Alexis Blanchet, Maître de conférence à l’Université Sorbonne-Nouvelle explique qu’un procès injuste est fait aux jeux-vidéo. Les jeux-vidéo ne sont pas le seul média à montrer des scènes de violences. Le cinéma en est également rempli. C’est pourquoi il est nécessaire, selon lui, de dédramatiser la violence dans les jeux-vidéo. La violence s’exprime partout sous des formes différentes qui vont être incarnées notamment à travers le jeu. Il cite l’exemple de deux enfants qui jouent au gendarme et au voleur. Les deux enfants évoluent dans un cadre en dehors de la réalité, défini par des règles communes.
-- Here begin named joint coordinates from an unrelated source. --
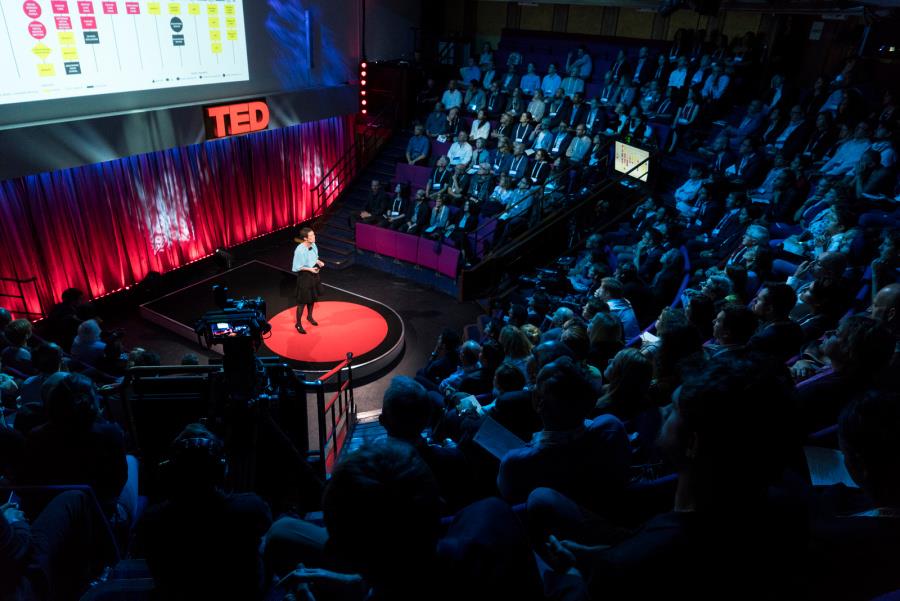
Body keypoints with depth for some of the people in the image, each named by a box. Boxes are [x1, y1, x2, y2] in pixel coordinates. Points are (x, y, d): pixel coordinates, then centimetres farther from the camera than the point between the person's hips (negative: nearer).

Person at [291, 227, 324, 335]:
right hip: (304, 276, -7)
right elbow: (296, 267, -19)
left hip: (314, 274, 7)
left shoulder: (313, 245, -6)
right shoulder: (300, 250, -26)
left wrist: (319, 262, -8)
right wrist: (309, 269, -25)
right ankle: (298, 324, 19)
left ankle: (309, 316, 46)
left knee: (313, 297, 23)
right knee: (302, 300, 4)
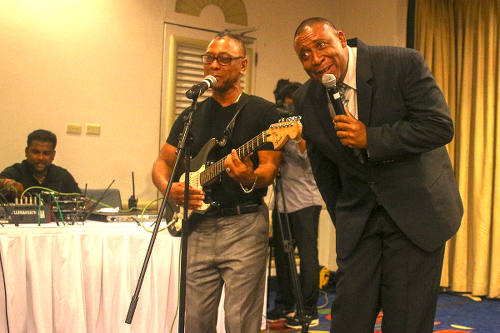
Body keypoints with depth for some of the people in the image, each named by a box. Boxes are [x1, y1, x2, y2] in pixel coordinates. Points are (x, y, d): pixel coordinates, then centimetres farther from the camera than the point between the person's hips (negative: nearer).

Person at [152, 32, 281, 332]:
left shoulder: (263, 112, 1)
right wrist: (169, 189, -6)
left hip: (244, 225, -4)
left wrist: (250, 178, -30)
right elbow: (162, 164, 16)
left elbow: (269, 168, -7)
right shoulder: (192, 115, 15)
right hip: (198, 226, 5)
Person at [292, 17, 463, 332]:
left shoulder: (403, 63, -13)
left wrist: (370, 139, -22)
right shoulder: (306, 100, 1)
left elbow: (440, 126, -17)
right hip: (358, 217, 4)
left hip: (415, 210, -3)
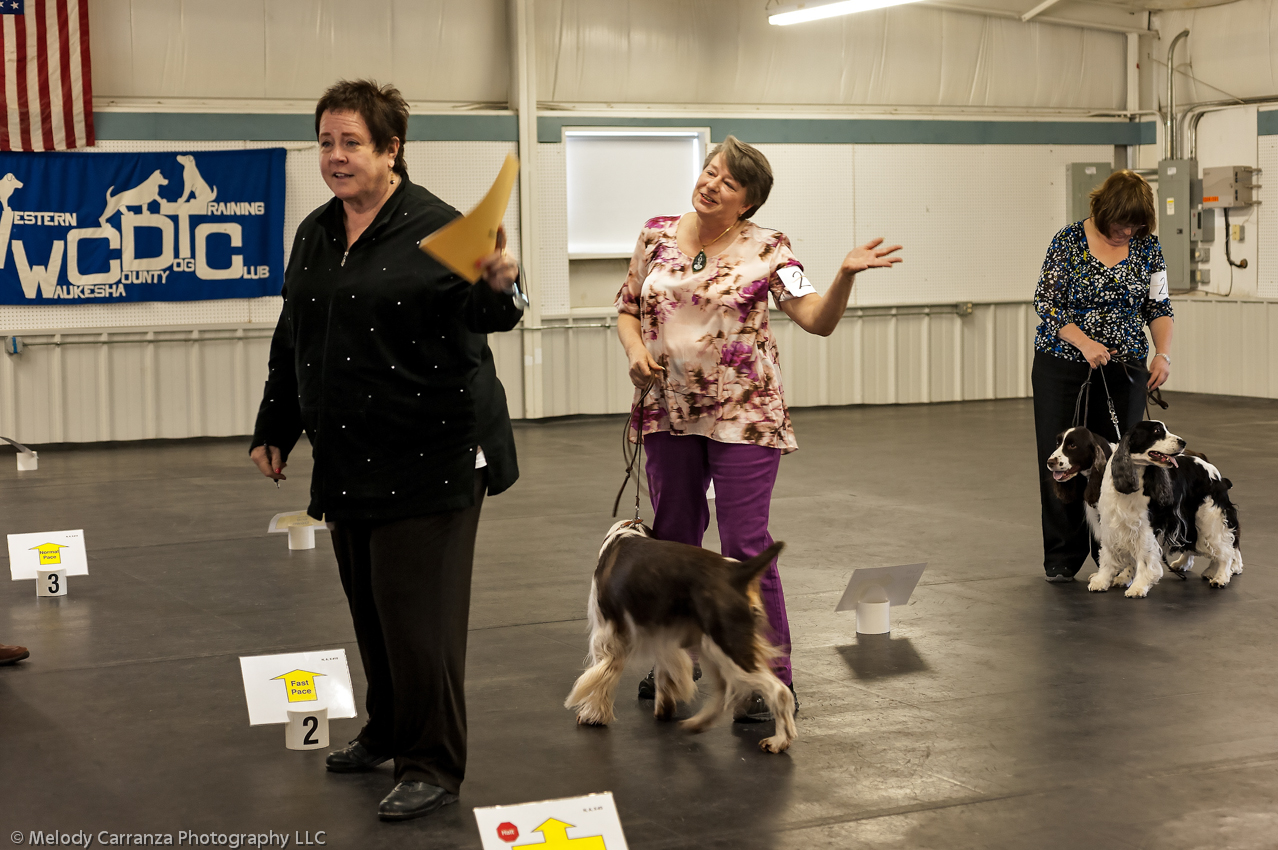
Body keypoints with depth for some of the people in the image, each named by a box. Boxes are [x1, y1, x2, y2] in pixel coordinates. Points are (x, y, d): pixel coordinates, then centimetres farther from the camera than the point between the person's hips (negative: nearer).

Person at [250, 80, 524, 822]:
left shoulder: (434, 226, -9)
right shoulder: (316, 234, 12)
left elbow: (482, 312, -19)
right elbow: (292, 341, 19)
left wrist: (500, 285, -41)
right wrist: (275, 428, 20)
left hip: (430, 453, -7)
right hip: (349, 456, 7)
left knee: (418, 608, -5)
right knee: (369, 602, 16)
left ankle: (435, 766, 4)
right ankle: (388, 733, 32)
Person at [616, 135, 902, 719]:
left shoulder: (766, 249, -7)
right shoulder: (657, 236, 5)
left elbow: (818, 319, -14)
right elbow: (628, 307, 14)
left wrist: (846, 274, -32)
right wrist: (634, 349, -6)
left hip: (744, 415, -4)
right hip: (668, 412, 4)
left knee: (746, 549, -5)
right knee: (672, 540, 16)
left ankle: (769, 677, 5)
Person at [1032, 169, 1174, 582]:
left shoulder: (1147, 247, 1)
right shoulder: (1069, 241, -7)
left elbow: (1159, 307, 7)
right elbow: (1046, 301, -8)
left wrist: (1163, 353, -9)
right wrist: (1085, 342, -19)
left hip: (1123, 367, 2)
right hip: (1062, 365, -2)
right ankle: (1062, 559, 7)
L’auteur de cet article étant lui-même un « Gamer » qui a déjà passé des nuits blanches sur son PC à jouer à « GTA », « Call Of Duty » ou même « Counter Strike », et ce n’est pas pour ça qu’il aurait envie de prendre un flingue, sortir dans la rue et dégommer tous les pigeons sur les toits… Les gens accusent les jeux-vidéo, mais c’est la société qui rend les gens (et donc les jeunes) violents. Car la violence est partout : à la télé, au cinéma, dans les rues, au travail, dans un parc… Les jeux-vidéo servent surtout de défouloir pour la jeunesse.

Et pourtant, bien utilisés, les jeux-vidéo peuvent avoir un effet positif sur la santé comme le jeu « Sea Hero Quest » qui a été développé pour diagnostiquer précocement Alzheimer.